In WO/2009/152849 such a power apparatus comprising a voltage source converter and a high voltage dc power source is presented. The power apparatus further comprises solid-state switches which are distributed among the dc power-source units of the string and configured to disconnect the string in case of a fault. By providing each of the dc power source units along the string with a solid-state switch and turning the switches on and off simultaneously, each switch only has to withstand the voltage over its corresponding dc power source unit when the string is disconnected.
Restoring power after a wide-area power outage is a difficult task. A plurality of power stations needs to be brought back on-line. Normally, this is done with the help of power from the rest of the grid. In the absence of grid power, a so-called black start needs to be performed to boot strap the power grid into operation. To provide a black start, some power stations are typically equipped with small diesel generators which can be used to start larger generators, which in turn can be used to start the main power station generators. Generating plants using steam turbines require station service power of up to 10% of their capacity for boiler feedwater pumps, boiler forced-draft combustion air blowers, and for fuel preparation. It is, however, uneconomical to provide such a large standby capacity at each station, so black-start power must be provided over the electrical transmission network from other stations.
An advantage with the power apparatus comprising battery energy storage systems as described above is their ability to provide power to the grid to which it is connected in case of a wide-area power outage making it possible to provide a black start of the grid. In WO/2008/002223 a power compensator is disclosed comprising a voltage source converter, a dc link capacitor and an energy storage device further comprising a high voltage battery, a first and second main switch for disconnecting the battery from the capacitor. One of the switches disconnects the string from the positive dc rail of the converter and the other switch disconnects the string from the negative dc rail of the converter. Each of the switches has to be rated for the entire converter voltage to be capable of protecting the power apparatus. In parallel with the main switches there are arranged a first and a second parallel path containing a resistor means and a secondary switch. The power compensator also comprises a control means for controlling the switches. Further, a method for providing a black start of a dead network is proposed. The method comprises the method steps of:                energizing the dc link capacitor from the energy storage device;        start switching the voltage source converter; and        controlling the power flow of the power compensator to and from the network in dependence on the balance of power producers and power consumers connected to the network.        

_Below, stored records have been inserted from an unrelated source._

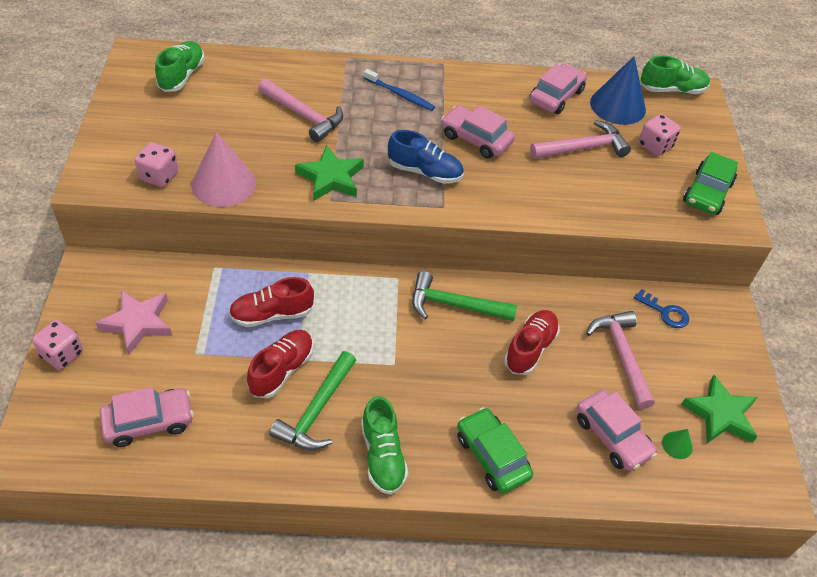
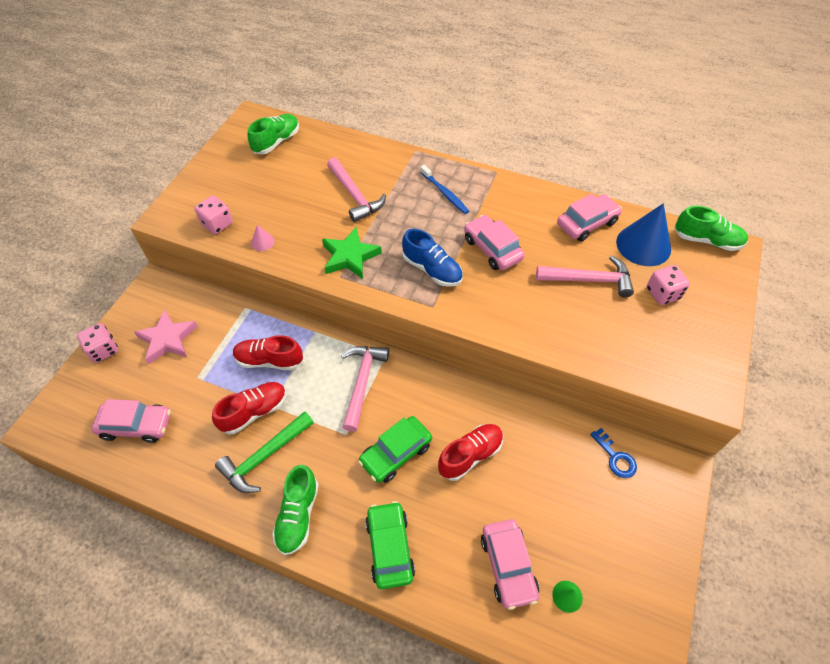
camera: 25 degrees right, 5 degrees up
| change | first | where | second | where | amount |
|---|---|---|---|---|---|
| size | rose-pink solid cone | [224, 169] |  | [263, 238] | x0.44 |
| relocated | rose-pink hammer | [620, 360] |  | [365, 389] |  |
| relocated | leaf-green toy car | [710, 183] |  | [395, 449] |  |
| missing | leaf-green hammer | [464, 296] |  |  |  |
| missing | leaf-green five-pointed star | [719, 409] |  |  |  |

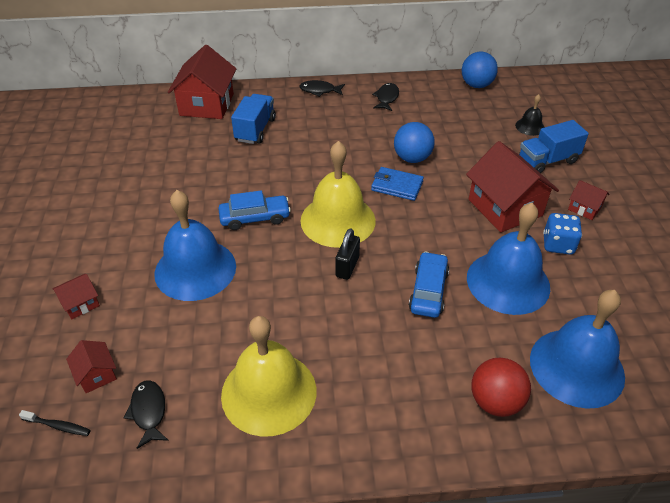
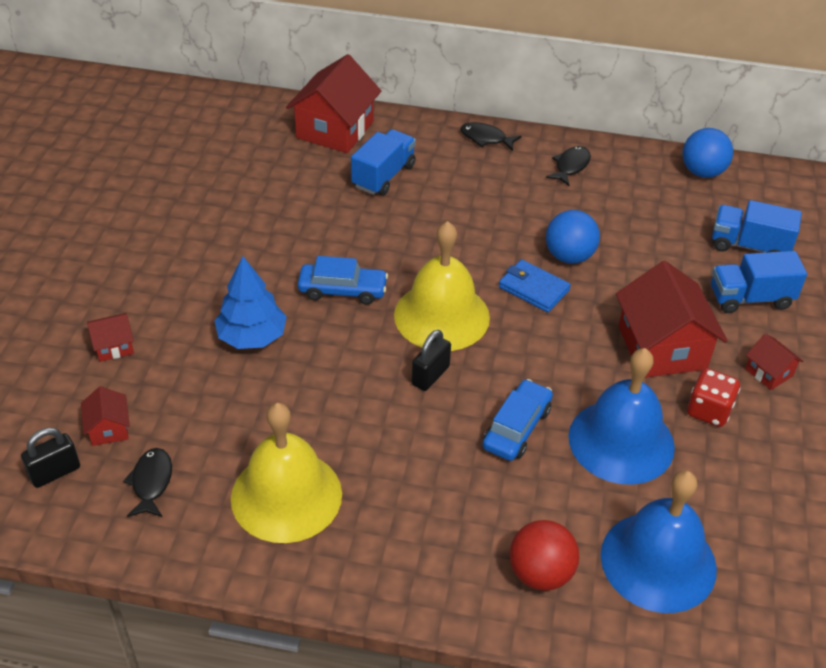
camera: 15 degrees right, 0 degrees up
| change | first | where | second | where | amount |
|---|---|---|---|---|---|
| exchanged | black tooth brush | [55, 423] | black lock | [50, 458] |  |
| exchanged | blue school bell | [195, 245] | blue tree | [250, 302] |  |
| colour | blue game die | [562, 234] | crimson game die | [714, 397] |  |
| exchanged | black school bell | [530, 115] | blue toy truck | [757, 226] |  |

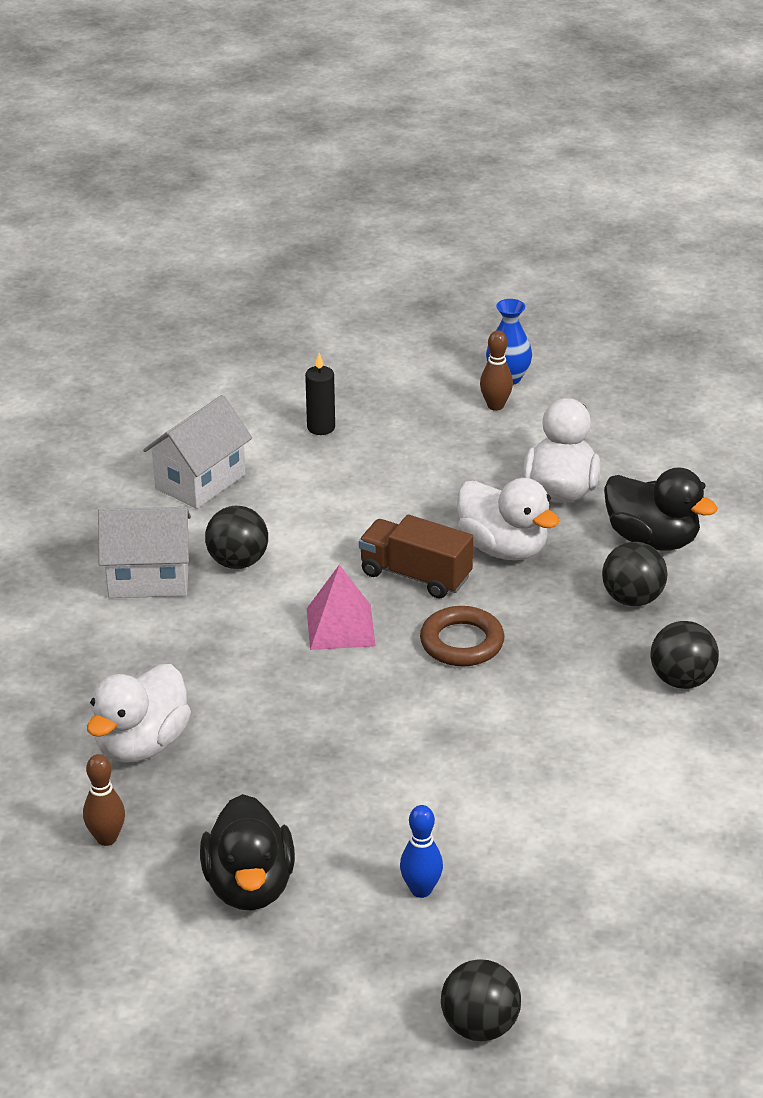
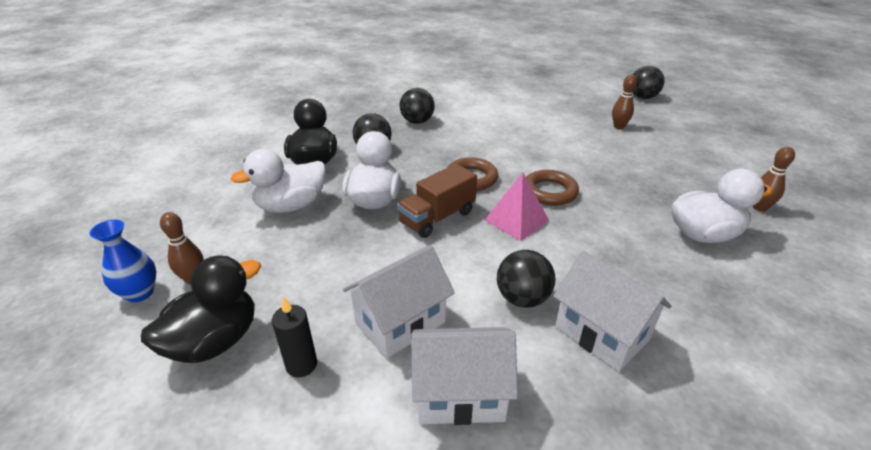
camera: 130 degrees left, 0 degrees up
| change | first | where | second | where | amount |
|---|---|---|---|---|---|
| relocated | black duck | [247, 852] |  | [201, 309] |  |
| appeared |  |  | white house | [399, 302] |  |
| spun | dark brown toy truck | [416, 557] |  | [437, 201] | 60 degrees clockwise |
| appeared |  |  | dark brown torus | [552, 188] |  |
| colour | blue bowling pin | [421, 851] | dark brown bowling pin | [624, 102] |  |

However, connecting the energy storage directly to the dc link capacitor would lead to a large inrush current that might result in mechanical or electrical damage to the battery energy storage system and/or converter. It might also lead to a triggering of a short circuit detection system of the power apparatus and consequently a shut down order of the power apparatus. In the method disclosed in WO/2008/002223 and described above this problem is solved by forming a current path containing resistor means in order to decrease the current flow between the dc link capacitor and the energy storage device. However, the resistors are expensive, space requiring, non-controllable and run the risk of becoming overheated.